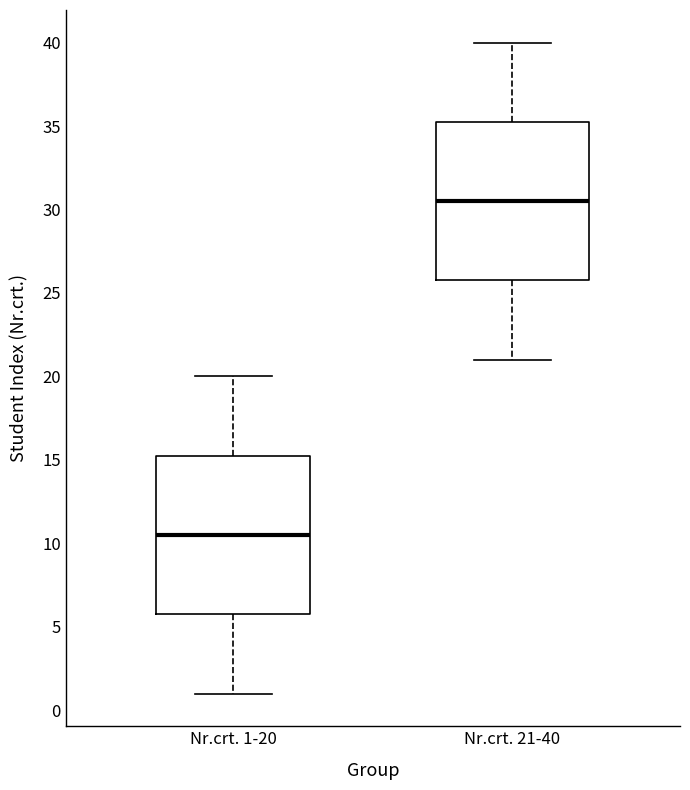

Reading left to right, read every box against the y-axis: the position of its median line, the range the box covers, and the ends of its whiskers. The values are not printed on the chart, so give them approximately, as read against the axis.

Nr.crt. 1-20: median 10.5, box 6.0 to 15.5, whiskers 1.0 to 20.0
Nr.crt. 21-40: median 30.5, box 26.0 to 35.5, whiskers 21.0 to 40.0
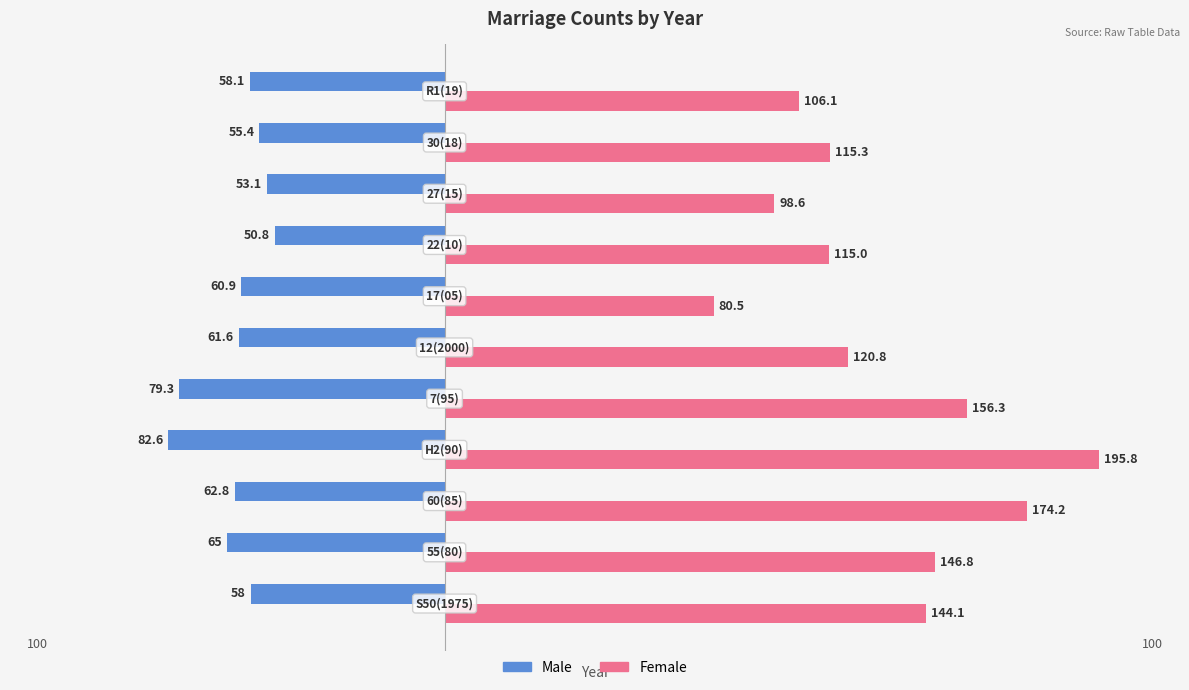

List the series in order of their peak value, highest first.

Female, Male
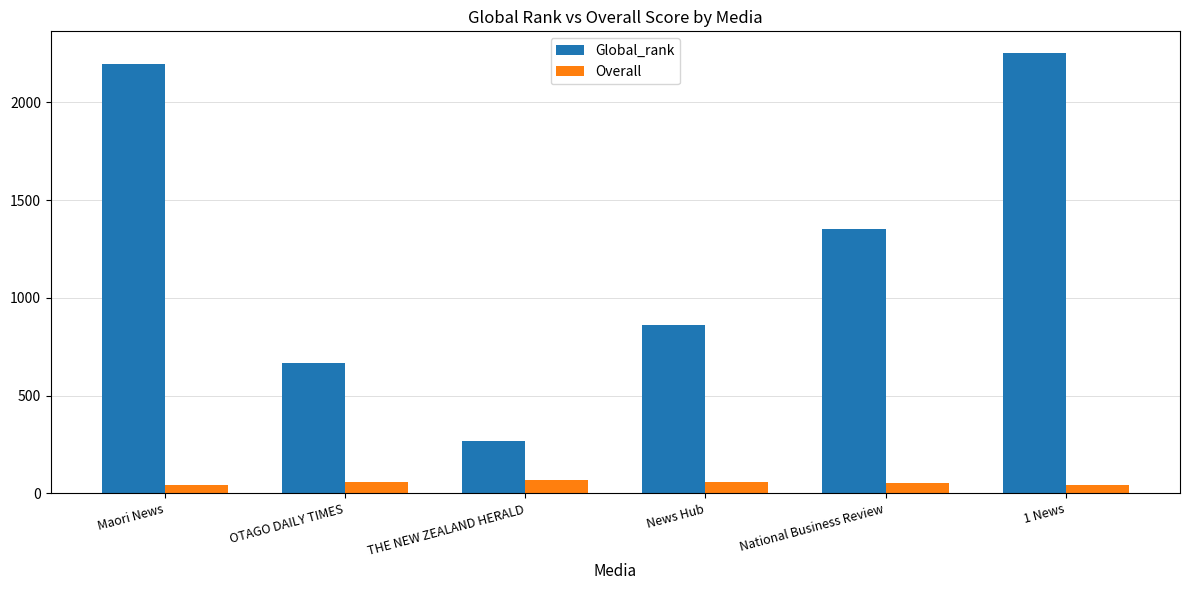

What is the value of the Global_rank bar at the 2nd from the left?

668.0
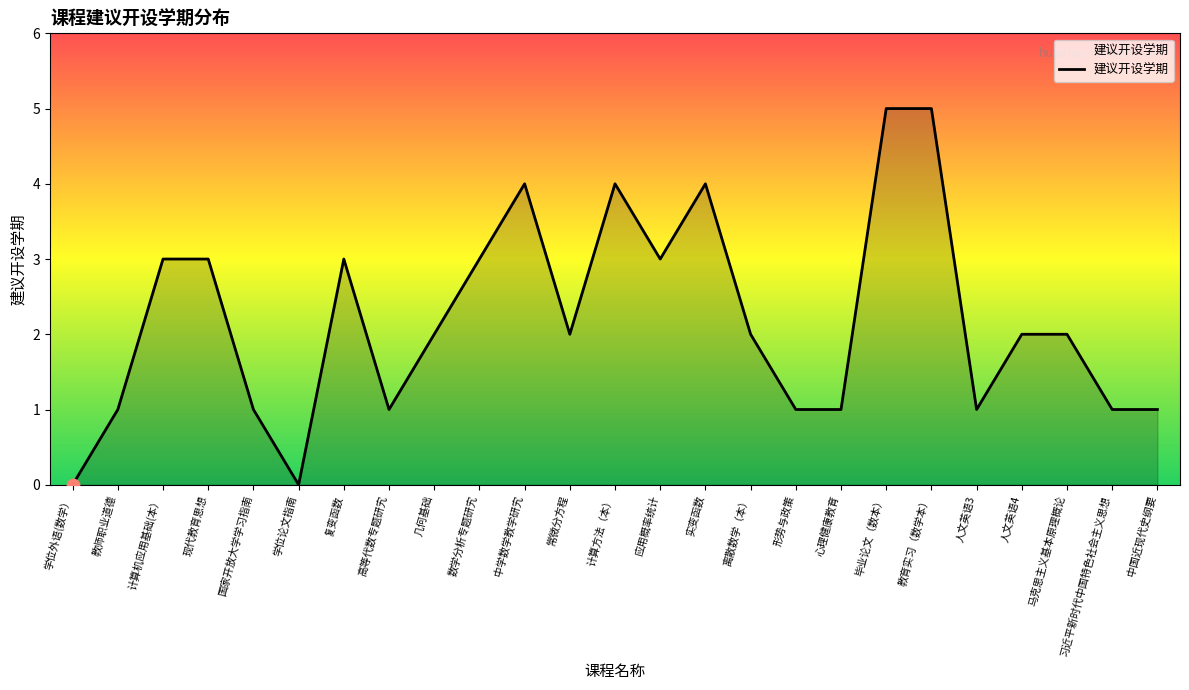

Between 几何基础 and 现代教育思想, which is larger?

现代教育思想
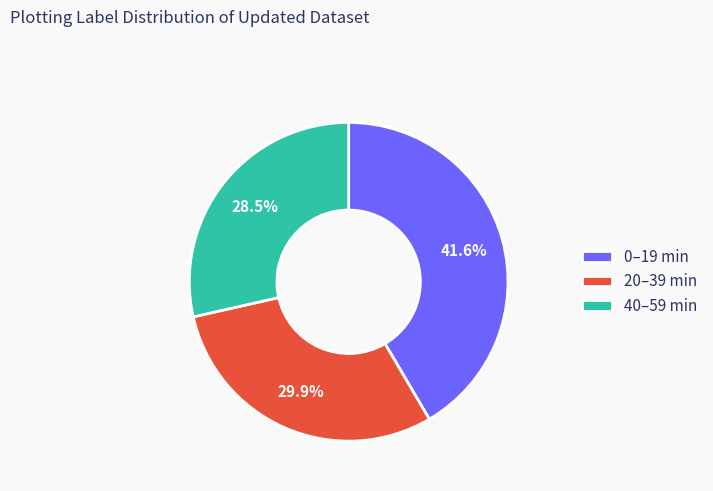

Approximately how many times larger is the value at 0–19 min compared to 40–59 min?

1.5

──────────

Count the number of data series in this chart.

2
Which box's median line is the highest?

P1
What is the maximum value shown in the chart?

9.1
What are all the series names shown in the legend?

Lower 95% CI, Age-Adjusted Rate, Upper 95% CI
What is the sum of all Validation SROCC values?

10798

──────────

## [What the exercise asks]
Please copy the listing above, from the line with "Reading left to" up to and including the line with "List the series", leaving out the pictures.

## [Problem solution]
Reading left to right, read every box against the y-axis: the position of its median line, the range the box covers, and the ends of its whiskers. The values are not printed on the chart, so give them approximately, as read against the axis.

Nr.crt. 1-20: median 10.5, box 6.0 to 15.5, whiskers 1.0 to 20.0
Nr.crt. 21-40: median 30.5, box 26.0 to 35.5, whiskers 21.0 to 40.0

List the series in order of their peak value, highest first.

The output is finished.